Потом, когда Бёлль постарел, а у каждого киндера уже был и велосипед и мороженое, мир завертелся, запел на новый мотив, стал «Безумным, безумным, безумным», как название одноименного фильма. И в Америке начались марши на Вашингтон, сексуальная революция, движение хиппи. А во Франции были революции студенческие, то есть тоже сексуальные, но с налетом социального пафоса, этой отрыжки, рожденной не переваренным взятием Бастилии. В Германии же, судя по всему, не было таких революций. Народ, оглохший от «Катюш» и смирившийся перед гусеницами Т-34, все еще приходил в себя, учился жить заново и не был способен на лишние выбросы дурной энергии.
Конечно, немцы блудили, как в США, слушали ту же музыку, хотели расширения прав и свобод, но это было у них по-другому.
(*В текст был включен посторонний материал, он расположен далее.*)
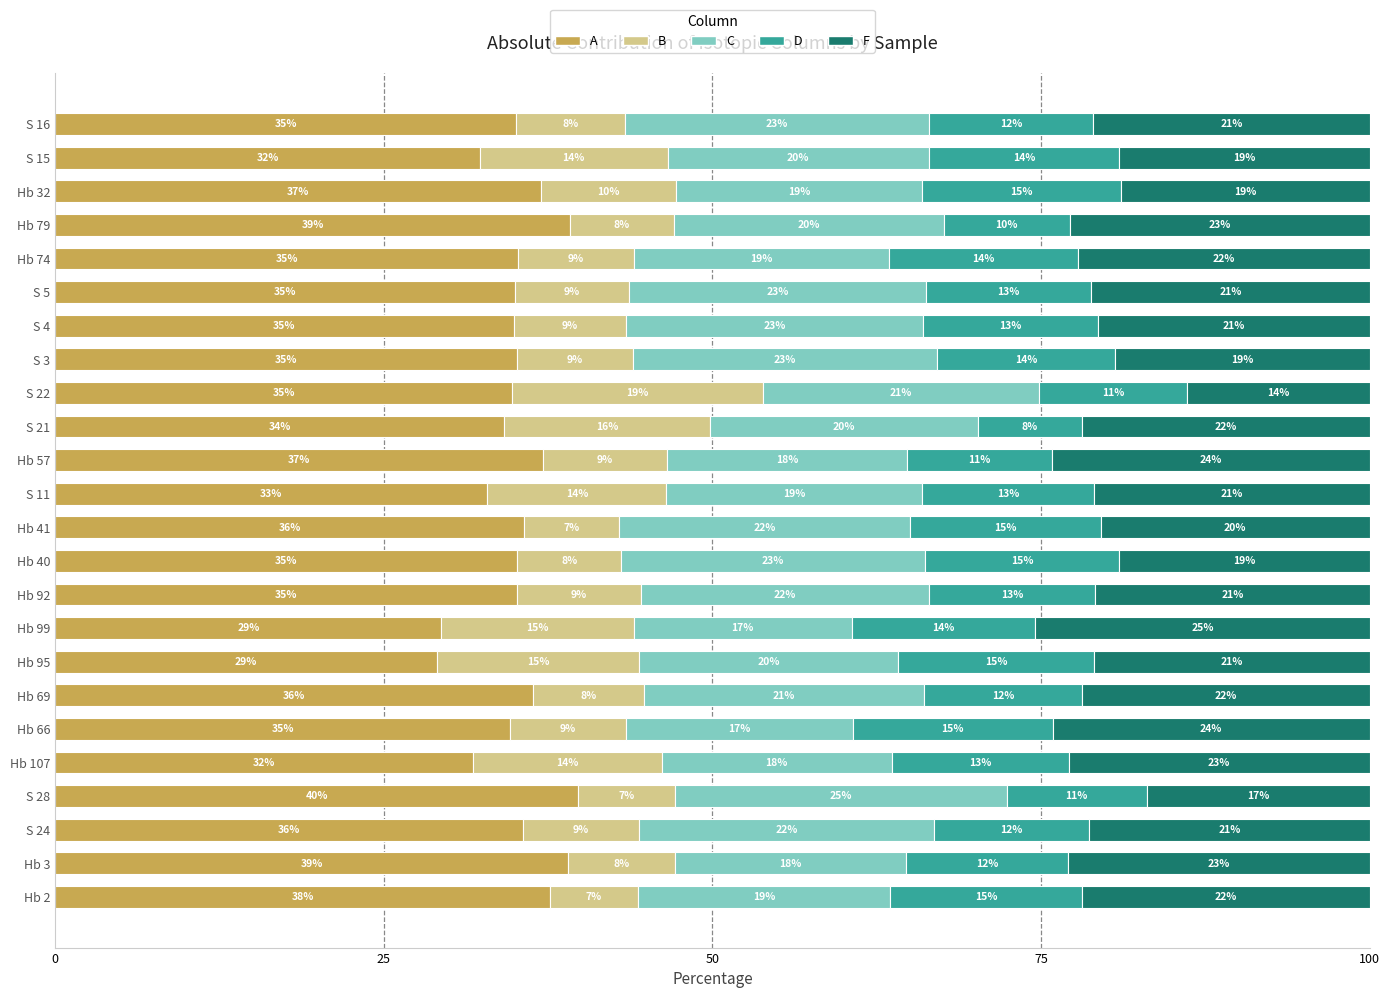

How many series are shown in this chart?

5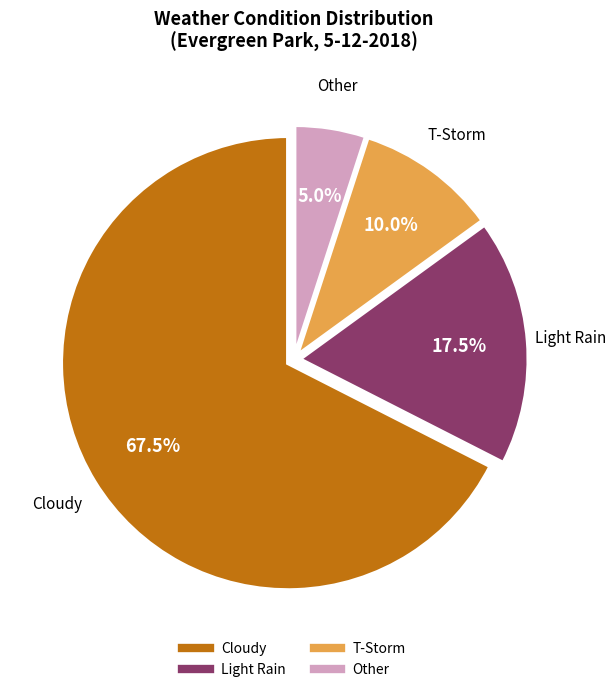

What is the smallest slice in the pie chart?

Other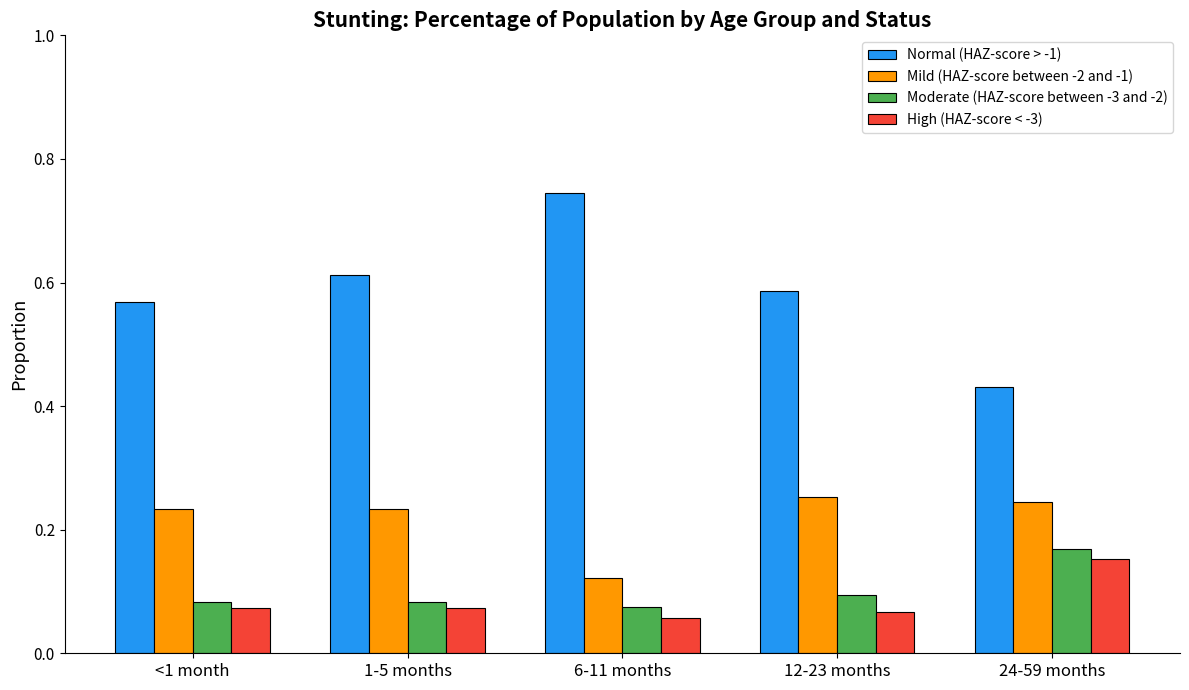

Count the Normal (HAZ-score > -1) values in the range 0 to 1.

5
Мне слишком мало известно об этом, но так мне кажется, и пусть историки меня обсмеют или поддакнут.
Зачем я пишу об этом? Зачем я с любовью смотрю на вчерашнего заклятого врага, с которого отшелушилось и сползло заклятье, и который ходит при помощи палочки, кланяясь и говоря «Гуттен таг»? Затем, что мысль и литература, и вообще умение писать, это — преемственность. Просто я продолжаю комментировать Пушкинскую речь Федора Михайловича, и струны души моей издают звуки от самых неожиданных прикосновений. В Пушкинской речи это называется «всемирной отзывчивостью».
Мне близок итальянец, потому что у него в каждом городе полно церквей, и он не мыслит жизни без вина и оливкового масла, а когда ругается с женой, то машет руками и виртуозно жестикулирует.
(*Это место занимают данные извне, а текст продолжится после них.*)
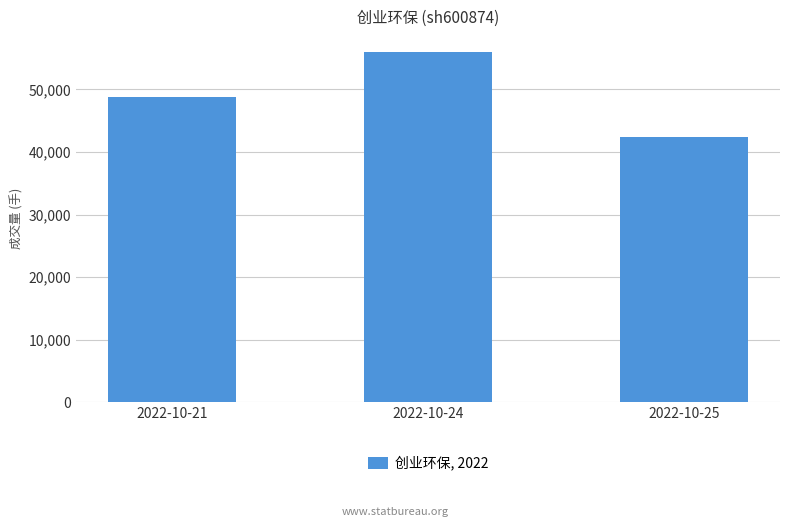

The value at 2022-10-24 is 78087. True or false?

False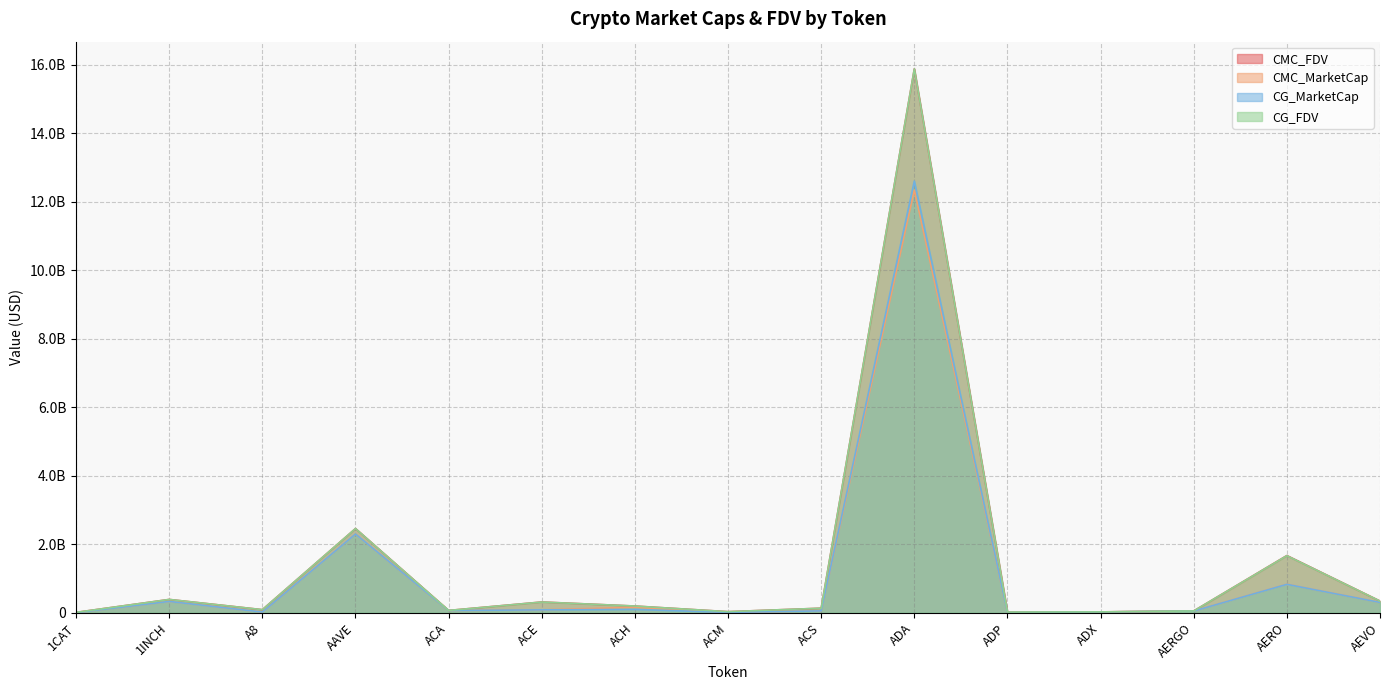

What is the difference between the maximum and minimum values in the CG_MarketCap series?

12598303810.0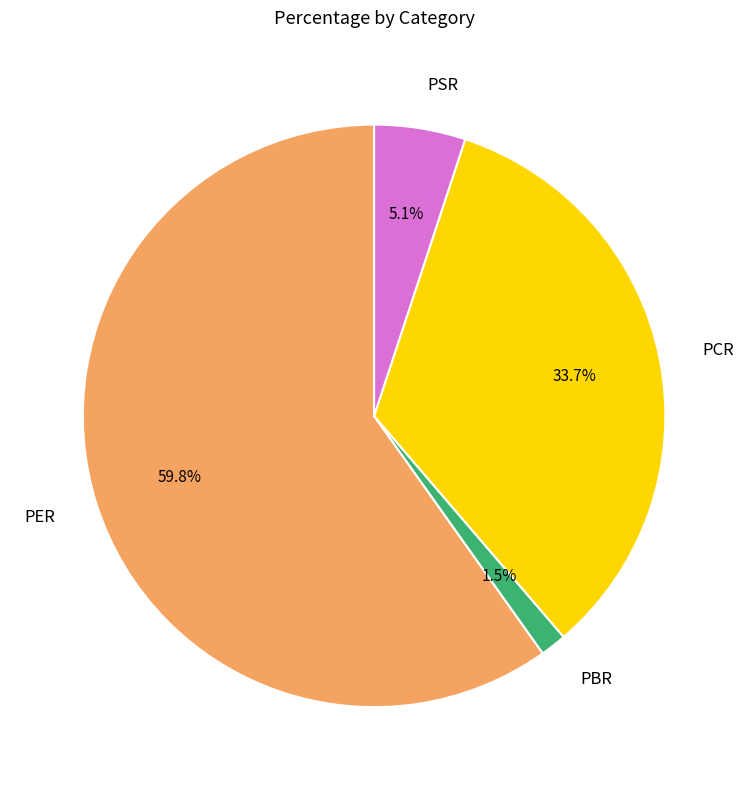

What portion of the pie excludes PSR?

94.9%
Мне близок француз, потому что его тянуло в Москву еще двести лет назад, и он видел ее горевшей, как Рим при Нероне, и пламя этого пожара опалило ему хвост. Так, с поджатым хвостом он и вернулся домой, чтобы с тех пор приходить к нам не иначе, как в виде томиков Флобера и Гюго. На крайний случай — в виде лент с участием Бельмондо и Луи Дефюнеса.
Все близки, и все по-своему хороши, и всех жалко.
Нырни вглубь, всмотрись в лица иноязычных братьев, послушай, как они напевают знакомый тебе мотив, как плачут их дети, и — шутки в сторону — ты увидишь человека, и почувствуешь единство с ним, и пожалеешь, что не знаешь его языка так, чтобы свободно на нем общаться.
Лишь с английской душой трудно ощутить родство. То ли они, привыкнув к своей островной отделенности, не допускают никого до себя. То ли все остальные, сто раз передравшись и помирившись, стали родными и перемешались таинственно, переплавились в тигле войн и культурного обмена, а они продолжают беречь свою аутентичность. То ли их холодная строгость есть разновидность одного из худших видов гордыни.
Странно. А ведь их язык стал в мире тем, чем русский язык был в Советском Союзе — языком межнационального общения. И на их покалеченном отсутствием грамматики и перешитом под себя наречии мы устанавливаем контакт с людьми всех остальных рас и народов. И мы знакомы с их поэзией и литературой. Но все же, они далеко. Так мне кажется, и пусть специалисты меня обсмеют или, наоборот, поддакнут.
А Бёлль хорош. Хотя бы потому, что у него почти в каждом романе есть и орган, и месса, и сутулый священник средних лет. Потому что жизнь в его трактовке, это не «ха-ха» с бокалом пива на Октоберфесте, и не новогодняя распродажа, и не прочая ламцадрица на костях ушедших поколений, а подлинная тайна, глубокая и грустная, но сохраняющая, в виде надежды, намек на то, что Бог нас до конца не оставит.
Ведь любить и жалеть человека, и видеть в нем иноязычного брата можно не тогда, когда он собою горд и в этой гордости до тошноты противен, а только тогда, когда он бит, и значит, стоит двух небитых.
Он бит, как пешка, вышедшая из игры, но не легшая на бок, а стоящая тут же возле доски, на которой продолжается шахматная баталия. Этой битой пешке, смотрящей на пока еще «живые» фигуры, свойственно смотреть понимающим и безмолвным взглядом.